CALGARY, Alberta (LifeSiteNews) –– Alberta Premier Danielle Smith has once again vowed her province will not comply with nor enact Prime Minister Justin Trudeau’s new Clean Electricity Regulations, promising to disobey any such rules should they come into force. 

“If they become the law of the land, they would crush Albertans’ finances, and they would also cause dramatic increases in electricity bills for families and businesses across Canada,” said Smith at a press conference Monday.  

Smith said that “Alberta will not go along with it [the Clean Electricity Regulations],” adding, “We will never allow these regulations to be implemented here, full stop.” 

“If it comes down to it, we are going to do our own thing. We have to,” she emphasized.  

Smith made clear that she is open to negotiation with the federal government but reaffirmed that it also needs to come to the table with realistic goals regarding so-called “net-zero” power generation.  

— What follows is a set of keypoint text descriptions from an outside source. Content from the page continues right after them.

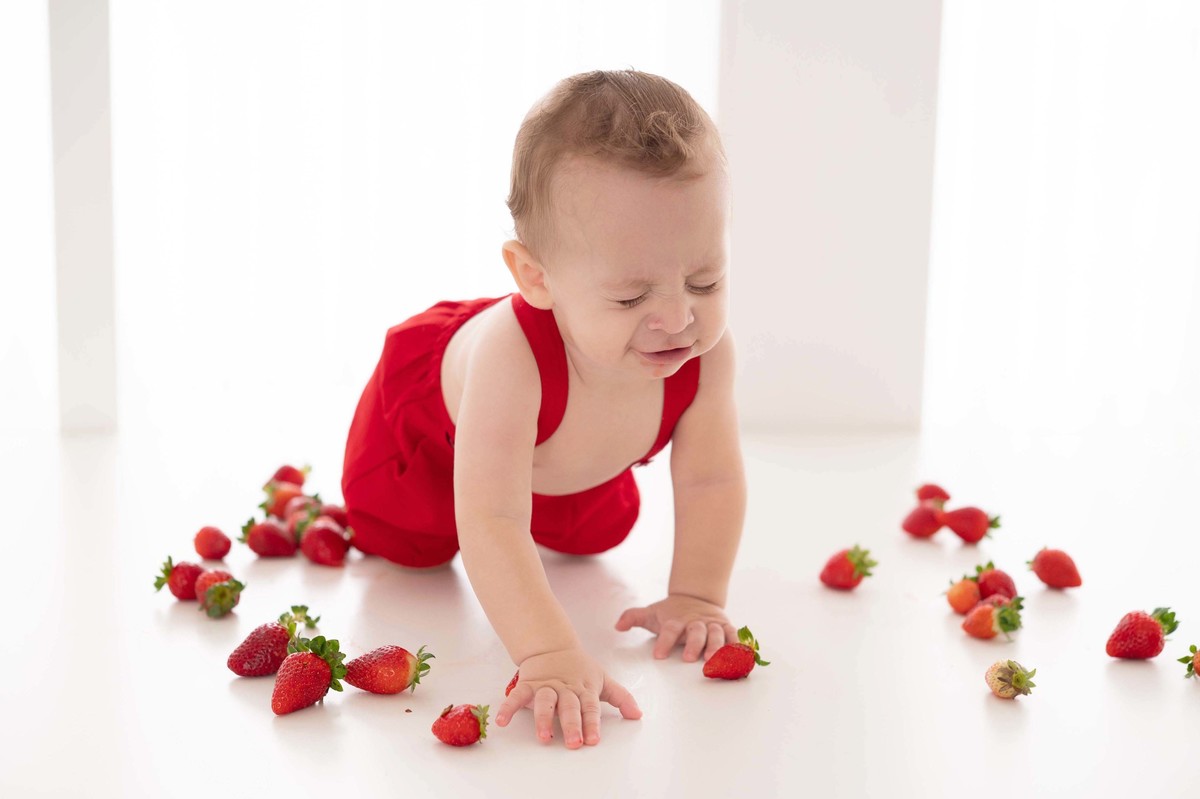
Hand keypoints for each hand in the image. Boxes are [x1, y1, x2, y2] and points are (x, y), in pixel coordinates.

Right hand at [494, 647, 641, 748]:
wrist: (552, 646)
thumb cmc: (579, 668)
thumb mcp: (602, 679)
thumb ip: (620, 697)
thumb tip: (638, 714)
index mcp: (584, 688)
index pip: (589, 707)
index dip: (592, 723)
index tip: (593, 740)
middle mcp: (565, 688)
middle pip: (569, 707)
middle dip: (572, 725)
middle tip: (574, 743)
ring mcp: (545, 686)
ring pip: (544, 702)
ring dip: (543, 719)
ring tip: (544, 737)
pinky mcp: (528, 684)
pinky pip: (517, 696)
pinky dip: (509, 707)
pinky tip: (502, 720)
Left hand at [615, 593, 737, 661]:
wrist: (697, 596)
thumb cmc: (672, 612)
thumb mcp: (652, 613)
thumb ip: (633, 617)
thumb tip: (617, 625)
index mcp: (677, 619)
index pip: (669, 629)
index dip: (664, 641)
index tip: (658, 656)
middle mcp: (696, 621)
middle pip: (696, 631)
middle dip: (693, 644)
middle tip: (688, 658)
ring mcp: (713, 624)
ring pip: (717, 634)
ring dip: (717, 647)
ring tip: (714, 661)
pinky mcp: (727, 627)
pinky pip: (735, 636)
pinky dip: (738, 646)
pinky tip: (741, 658)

“So let me be clear, any plan that makes electricity more expensive and less reliable is a bad plan and the Clean Electricity Regulations are an exceptionally bad, poorly thought out and illogical plan,” she said.   

The draft version of the federal government’s Clean Electricity Regulations states that there will be billions of higher costs associated with so-called “green” power transition, especially in the resource-rich provinces of Alberta, Saskatchewan, New Brunswick, and Nova Scotia, which use natural gas and coal to fuel power plants.  

The federal government claims that “significant new investment” is needed in “green” power, and that is why its new regulations stipulate that by 2035 all provinces must have “net-zero” power generation. 

In Alberta, about 89 percent of its electricity grid runs on power generated by natural gas and coal.  

This May, Canada’s Minister of Environment Steven Guilbeault declared that violating environmental regulations banning the use of coal and gas-fired power after 2035 may even result in criminal sanctions, a statement which only increased the tension between the federal government and the provinces opposed to the proposed policies.   

The Trudeau government also recently threatened to withhold billions of taxpayer money to provinces that will continue to use resources such as natural gas, oil and coal to generate electricity beyond 2035.   

Recently, the federal government’s own analysis found that if the regulations push through, by 2040 people living in Alberta, Saskatchewan, New Brunswick and Nova Scotia will face steep increases in their electric power bills, but the Trudeau government is trekking forward anyway. 

Opposition to the Trudeau government’s “climate change” agenda is nothing new, as just last week Smith had also stated that her government would refuse to implement any of Trudeau’s “clean electricity” regulations .

Saskatchewan Premier Scott Moe has likewise promised to fight back against Trudeau’s new regulations, saying recently that “Trudeau’s net-zero electricity regulations are unaffordable, unrealistic and unconstitutional.” 

“They will drive electricity rates through the roof and leave Saskatchewan with an unreliable power supply. Our government will not let the federal government do that to the Saskatchewan people,” he charged.

In June, Smith condemned the Trudeau government’s “Sustainable Jobs Act,” one part of the new energy regulations, and reaffirmed her past promise to defend her “province’s constitutional jurisdiction” over its “natural resources” and “energy workforce.”   

The Trudeau government’s current environmental goals – which are in lockstep with the United Nations’ “2030 Agenda for Sustainable Development” – include phasing out coal-fired power plants, reducing fertilizer usage, and curbing natural gas use over the coming decades.  

The reduction and eventual elimination of the use of so-called “fossil-fuels” and a transition to unreliable “green” energy has also been pushed by the World Economic Forum (WEF) – the globalist group behind the socialist “Great Reset” agenda – of which Trudeau and some of his cabinet are involved.   

While Trudeau’s plan has been pushed under the guise of “sustainability,” his intention to decrease nitrous oxide emissions by limiting the use of fertilizer has been criticized by farmers. They say this will reduce profits and could even lead to food shortages.    

Moreover, experts are warning that the Trudeau government’s new “clean fuel” regulations, which come into effect next year, will cost Canadian workers – many of whom are already struggling under decades-high inflation rates – an average $1,277 extra annually.